TASK TO CARRY OUT:
What is the Spanish for this sentence from the forum post on circular polarization: "The isolation between a left-handed CP wave and a right-handed CP wave can be significant."

Generating Circular Polarization

[jeff1evesque]

Statement:
Consider two dipole antennas, oriented 90degrees apart [imagine the x-y plane, let "a" be the dipole oriented along the x-axis, and the "b" be the dipole oriented along the y-axis]. If "a" dipole radiates $$cos(\omega t)$$ and "b" dipole radiates $$sin(\omega t)$$, the field radiated by the two antennas will be circularly polarized:

$$\vec{E}(z, t) = E_{0}[cos(\omega t - \beta z)\hat{x} + sin(\omega t - \beta z)\hat{y}]$$ (#1)

Side note: Very often, helical antennas are used to generate a circularly-polarized (CP) wave. The isolation between a left-handed CP wave and a right-handed CP wave can be significant. Also, a CP wave will change handedness upon reflection.

My thoughts:
I understand that $$E_0$$ is the magnitude of the sinusoid- and in this case it is circular thus both $$\hat{x}, \hat{y}$$ have the same amplitudes respectively. And since both $$sin(\omega t), cos(\omega t)$$ are perpendicular to one another, if one has a phase shift, the other will have the same phase shift $$\beta$$.

Relevant questions:
Is my thoughts above reasonable? What I would really like to know is why the electric field is a function of z also. What is the variable z, and how does it influence the electric field?

Also, can someone explain to me what is meant by

Also, a CP wave will change handedness upon reflection?

GIVEN ENTRIES:
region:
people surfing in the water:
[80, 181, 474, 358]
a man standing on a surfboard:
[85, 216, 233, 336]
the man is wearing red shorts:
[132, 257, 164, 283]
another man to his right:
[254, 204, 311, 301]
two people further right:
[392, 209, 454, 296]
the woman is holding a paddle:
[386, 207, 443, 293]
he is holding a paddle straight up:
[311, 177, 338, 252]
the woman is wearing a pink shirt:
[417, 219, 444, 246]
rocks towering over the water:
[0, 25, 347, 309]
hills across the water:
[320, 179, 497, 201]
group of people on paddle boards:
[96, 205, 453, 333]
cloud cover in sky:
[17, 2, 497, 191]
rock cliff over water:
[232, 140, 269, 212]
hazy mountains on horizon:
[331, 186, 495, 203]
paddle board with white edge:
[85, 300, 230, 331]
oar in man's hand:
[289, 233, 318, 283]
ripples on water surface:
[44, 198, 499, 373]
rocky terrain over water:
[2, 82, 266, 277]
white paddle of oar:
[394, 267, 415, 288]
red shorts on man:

TASK RESULT:
El aislamiento entre una onda CP levógira y una onda CP dextrógira puede ser considerable.